=== ИСХОДНЫЙ ФРАГМЕНТ ===

На наш взгляд, влияние теоретических представлений о церковно-государственных отношениях и их практическом осуществлении было взаимным. Если при Августине ещё не было забыто, как Церковь подвергалась гонениям со стороны государственной власти, то вполне объяснимо, почему эта власть у мыслителя олицетворяла зло и почему Церковь и государство должны существовать в параллельных плоскостях, взаимодействуя лишь минимально. Настороженное и отчуждённое отношение Церкви к империи, хотя и ставшей при Феодосии Великом христианской, у Августина Блаженного отразилось в принципиальном различии судеб светской и духовной властей.
Император Юстиниан I (527–565), напротив, показал возможность их сосуществования, сформулировав концепцию, господствовавшую в Восточной Церкви на протяжении всей истории Византийской империи – концепцию симфонии (συμφωνία) властей. В предисловии к VI новелле он писал: «Величайшие дары Бога людям от человеколюбия свыше данные – священство (ιερωσύνη) и царство (βασιλεία), одно, служа божественному, другое о человеческом заботясь и управляя, – из одного и того же начала вышли, и привели в порядок человеческую жизнь. Поэтому ничто так не было бы весьма желанным царству, как величавость иереев, если бы только за него самого всегда они молили Бога. Ибо если первое было бы беспорочно всесторонне и с искренностью к Богу сопричастно, второе верно и подобающим образом вверенное ему государство приводило бы в порядок, было бы согласие некое благое, так что всё благо роду человеческому было бы подарено»[20, Nov.6, рr.]. Концепция симфонии властей получила своё раскрытие в посланиях василевсов и патриархов, трудах богословов, законодательных актах. В обыденном сознании византийцев божественное и человеческое, душа и тело чётко разграничивались. Государство также рассматривалось как единый организм, в котором есть и тело, и душа. «Так как государство наподобие человека состоит из частей и членов, то наиважнейшими и необходимейшими членами являются царь и патриарх; поэтому мир и благоденствие подданных зависят от единомыслия и согласия царской и патриаршей власти», – говорилось в «Исагоге», своде законов IX века[7, с.342]. Именно равноправие, равная значимость, «неслитное» и «нераздельное» существование церковной и светской власти отличает концепцию симфонии властей, суть которой составляет обоюдное сотрудничество, взаимная поддержка и взаимная ответственность, без вторжения одной стороны в сферу исключительной компетенции другой[16, с.15].

=== СОХРАНЁННЫЕ СТРОКИ ===

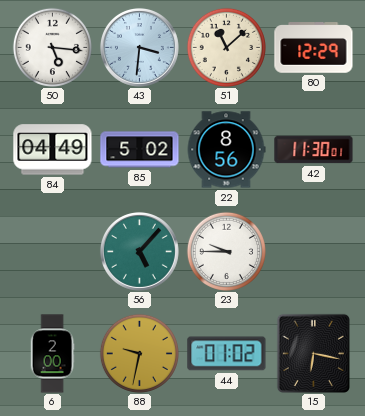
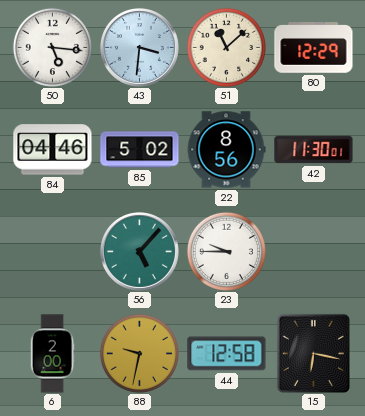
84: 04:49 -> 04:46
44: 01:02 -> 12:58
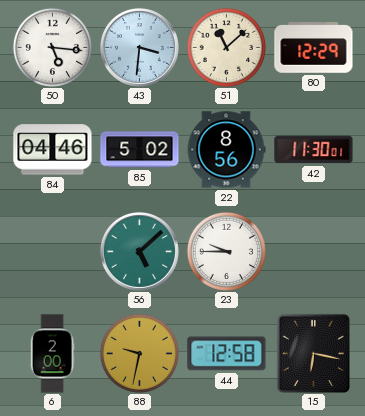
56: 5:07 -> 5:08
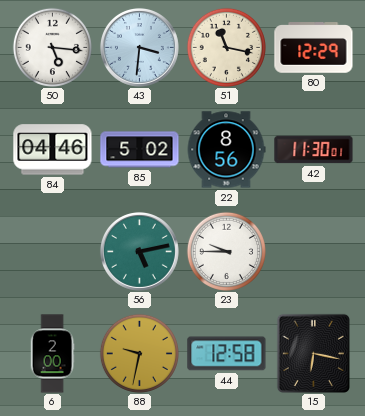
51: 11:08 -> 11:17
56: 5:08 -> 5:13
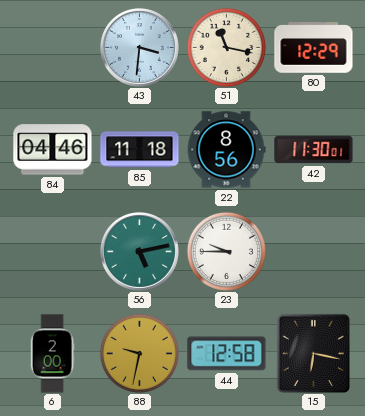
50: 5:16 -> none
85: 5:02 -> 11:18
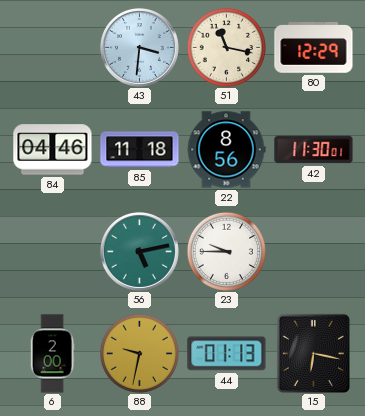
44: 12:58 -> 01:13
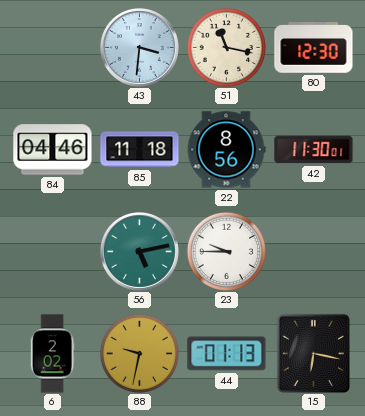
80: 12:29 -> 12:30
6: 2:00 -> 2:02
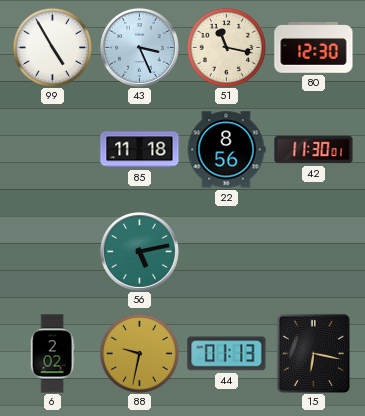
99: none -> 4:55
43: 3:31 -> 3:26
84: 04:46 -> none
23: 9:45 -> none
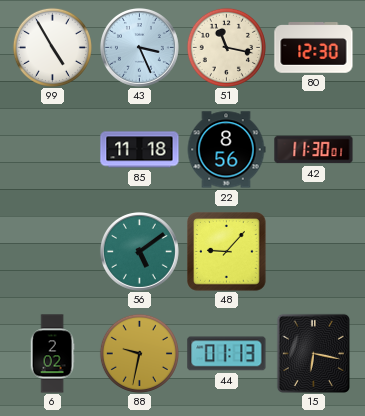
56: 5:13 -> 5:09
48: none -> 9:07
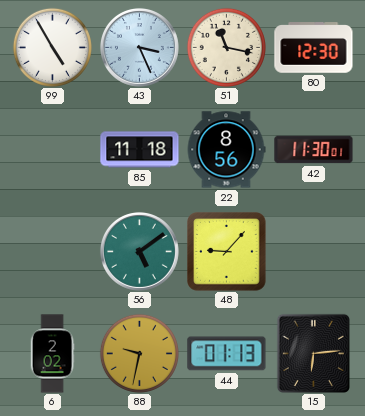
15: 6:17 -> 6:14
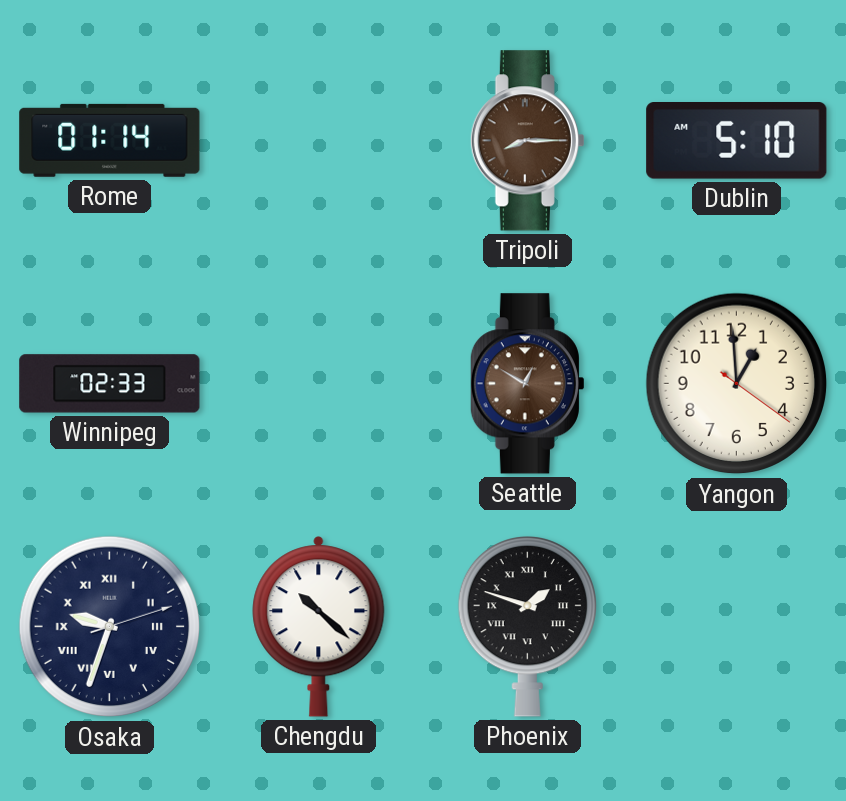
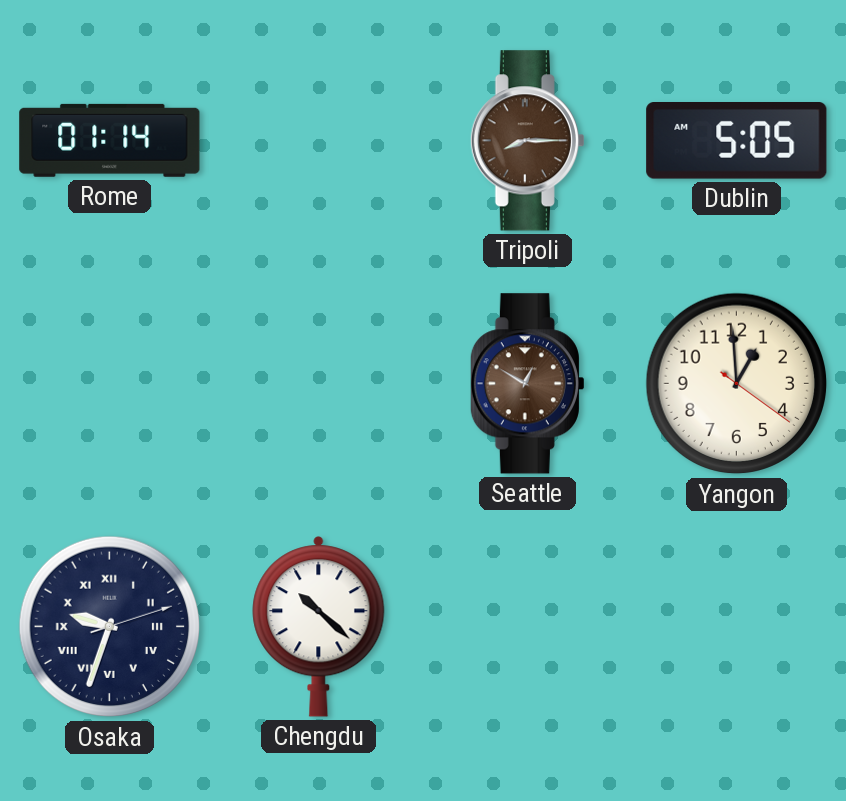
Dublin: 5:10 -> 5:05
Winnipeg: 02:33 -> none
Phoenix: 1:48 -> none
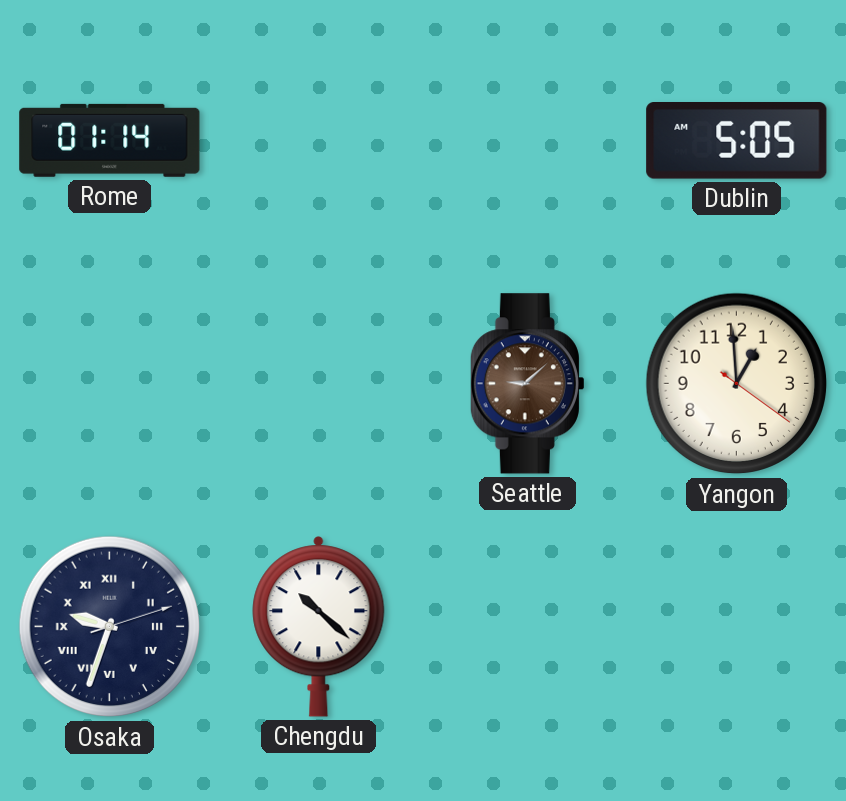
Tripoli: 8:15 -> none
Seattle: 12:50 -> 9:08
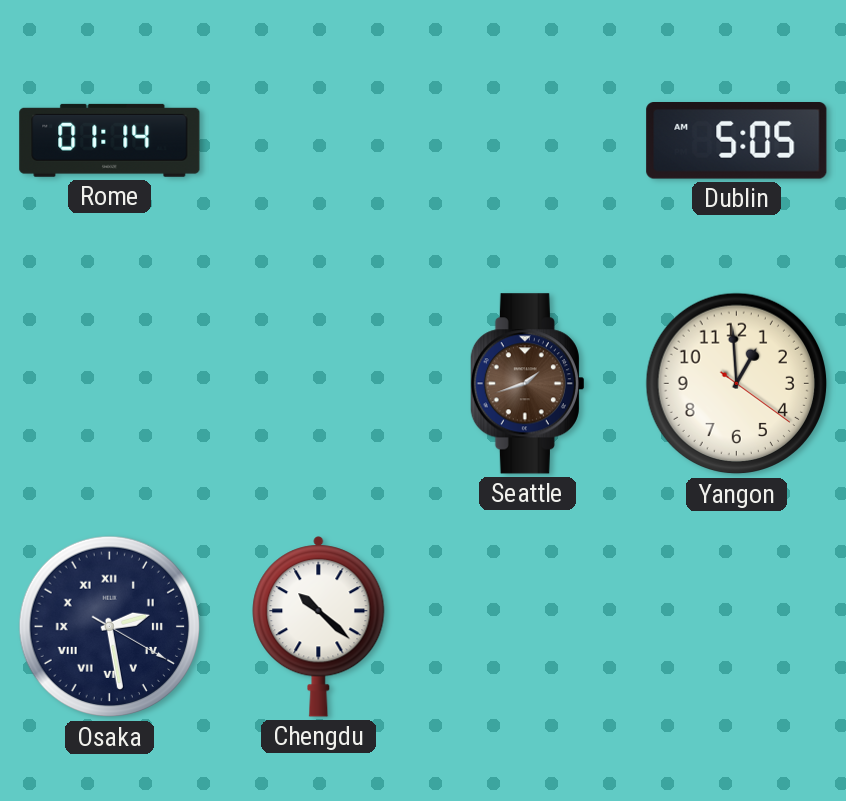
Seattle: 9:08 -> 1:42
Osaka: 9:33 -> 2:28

===

ПОСТАВЛЕННАЯ ЗАДАЧА:
Перепечатайте дословно и целиком фрагмент о симфонии церковной и светской власти.

ВЫПОЛНЕННОЕ ЗАДАНИЕ:
На наш взгляд, влияние теоретических представлений о церковно-государственных отношениях и их практическом осуществлении было взаимным. Если при Августине ещё не было забыто, как Церковь подвергалась гонениям со стороны государственной власти, то вполне объяснимо, почему эта власть у мыслителя олицетворяла зло и почему Церковь и государство должны существовать в параллельных плоскостях, взаимодействуя лишь минимально. Настороженное и отчуждённое отношение Церкви к империи, хотя и ставшей при Феодосии Великом христианской, у Августина Блаженного отразилось в принципиальном различии судеб светской и духовной властей.
Император Юстиниан I (527–565), напротив, показал возможность их сосуществования, сформулировав концепцию, господствовавшую в Восточной Церкви на протяжении всей истории Византийской империи – концепцию симфонии (συμφωνία) властей. В предисловии к VI новелле он писал: «Величайшие дары Бога людям от человеколюбия свыше данные – священство (ιερωσύνη) и царство (βασιλεία), одно, служа божественному, другое о человеческом заботясь и управляя, – из одного и того же начала вышли, и привели в порядок человеческую жизнь. Поэтому ничто так не было бы весьма желанным царству, как величавость иереев, если бы только за него самого всегда они молили Бога. Ибо если первое было бы беспорочно всесторонне и с искренностью к Богу сопричастно, второе верно и подобающим образом вверенное ему государство приводило бы в порядок, было бы согласие некое благое, так что всё благо роду человеческому было бы подарено»[20, Nov.6, рr.]. Концепция симфонии властей получила своё раскрытие в посланиях василевсов и патриархов, трудах богословов, законодательных актах. В обыденном сознании византийцев божественное и человеческое, душа и тело чётко разграничивались. Государство также рассматривалось как единый организм, в котором есть и тело, и душа. «Так как государство наподобие человека состоит из частей и членов, то наиважнейшими и необходимейшими членами являются царь и патриарх; поэтому мир и благоденствие подданных зависят от единомыслия и согласия царской и патриаршей власти», – говорилось в «Исагоге», своде законов IX века[7, с.342]. Именно равноправие, равная значимость, «неслитное» и «нераздельное» существование церковной и светской власти отличает концепцию симфонии властей, суть которой составляет обоюдное сотрудничество, взаимная поддержка и взаимная ответственность, без вторжения одной стороны в сферу исключительной компетенции другой[16, с.15].